## PASSAGE
--- start ---
Just because You Recovered an Affirmative Judgment does NOT Mean you Are the Prevailing Party for Purposes of Attorney’s Fees
The prevailing party in a litigation for purposes of being awarded attorney’s fees is NOT determined by how the money flows at the conclusion of the litigation. In other words, just because you recovered an affirmative judgment does NOT mean you are the prevailing party for purposes of being entitled to attorney’s fees. See Skylink Jets, Inc. v. Klukan, 45 Fla.L.Weekly D2829a (Fla. 4th DCA 2020). To be the prevailing party for purposes of being entitled to attorney’s fees, a party must have prevailed on the significant issues in the litigation. Id. And a trial court has broad discretion to determine which party is the prevailing party or that neither party is the prevailing party. Id. (Based on this discretion, an appellate court reviews a trial court’s ruling on entitlement to attorney’s fees under an abuse of discretion standard of review. Id.)
In Skylink Jets, an air carried hired a pilot. In doing so, the parties entered into a personal loan agreement and a pilot training expense agreement. Personal loans, that might usually be provided by finance companies (you can click over here for an example), can also be given out by various businesses to their employees, given that they reimburse it or work off the loan in a given amount of time. In this case, the loan agreement was for flight training paid by the carrier which would be forgiven if the pilot worked for the air carrier for two years. The pilot training expense agreement required the air carrier to pay for other pilot training expenses but that the pilot would have to reimburse the air carrier if he quit or was terminated by a set date. This agreement stated prior contracts were null and void.
--- end ---
Stored data
--- start ---
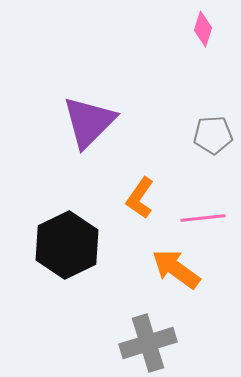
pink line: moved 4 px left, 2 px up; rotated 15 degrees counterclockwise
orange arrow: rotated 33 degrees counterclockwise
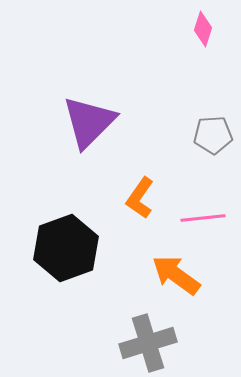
black hexagon: moved 1 px left, 3 px down; rotated 6 degrees clockwise
orange arrow: moved 6 px down
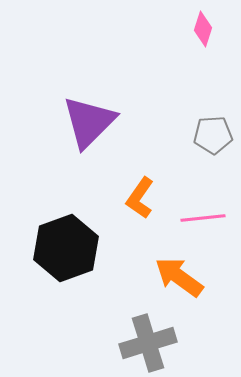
orange arrow: moved 3 px right, 2 px down
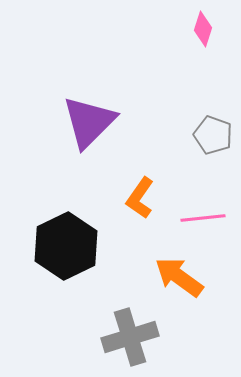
gray pentagon: rotated 24 degrees clockwise
black hexagon: moved 2 px up; rotated 6 degrees counterclockwise
gray cross: moved 18 px left, 6 px up
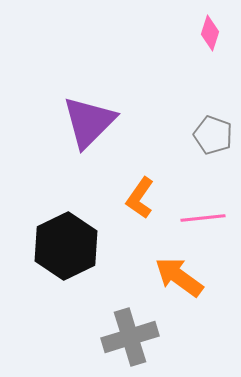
pink diamond: moved 7 px right, 4 px down
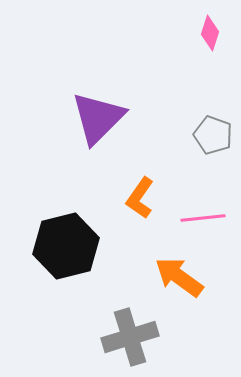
purple triangle: moved 9 px right, 4 px up
black hexagon: rotated 12 degrees clockwise
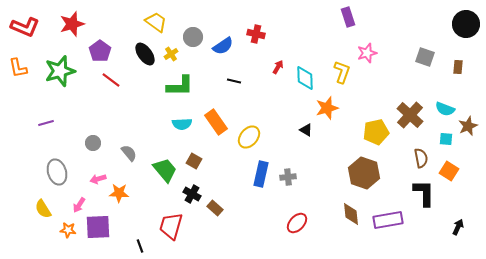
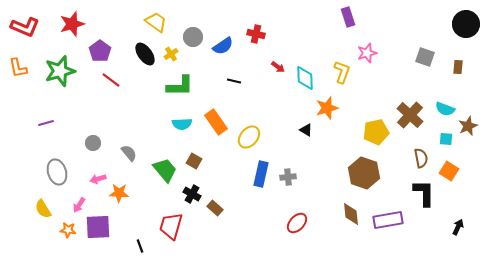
red arrow at (278, 67): rotated 96 degrees clockwise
--- end ---
## EXERCISE TASK 1
Can you condense the paragraph of the attorney's fees passage that begins "The prevailing party in a litigation" into a shorter version that keeps its main facts?
## EXERCISE TASK 2
Could you output the rows from the line with "orange arrow: moved 3 px right, 2 px down" up to and including the last line of the rows as a JSON list of strings, one per line, with the picture lines left out?
The attorney's fees passage and the rows were taken from unrelated sources.

## CORRECT RESULT 1
A party that recovers an affirmative judgment is not automatically the prevailing party entitled to attorney's fees, because how the money flows at the end of the litigation does not decide the matter (Skylink Jets, Inc. v. Klukan, 45 Fla.L.Weekly D2829a, Fla. 4th DCA 2020). The prevailing party must have prevailed on the significant issues. A trial court has broad discretion to decide which party prevailed, or that neither did, so an appellate court reviews that fee-entitlement ruling for abuse of discretion.

## CORRECT RESULT 2
[
  "orange arrow: moved 3 px right, 2 px down",
  "gray pentagon: rotated 24 degrees clockwise",
  "black hexagon: moved 2 px up; rotated 6 degrees counterclockwise",
  "gray cross: moved 18 px left, 6 px up",
  "pink diamond: moved 7 px right, 4 px down",
  "purple triangle: moved 9 px right, 4 px up",
  "black hexagon: rotated 12 degrees clockwise",
  "red arrow at (278, 67): rotated 96 degrees clockwise"
]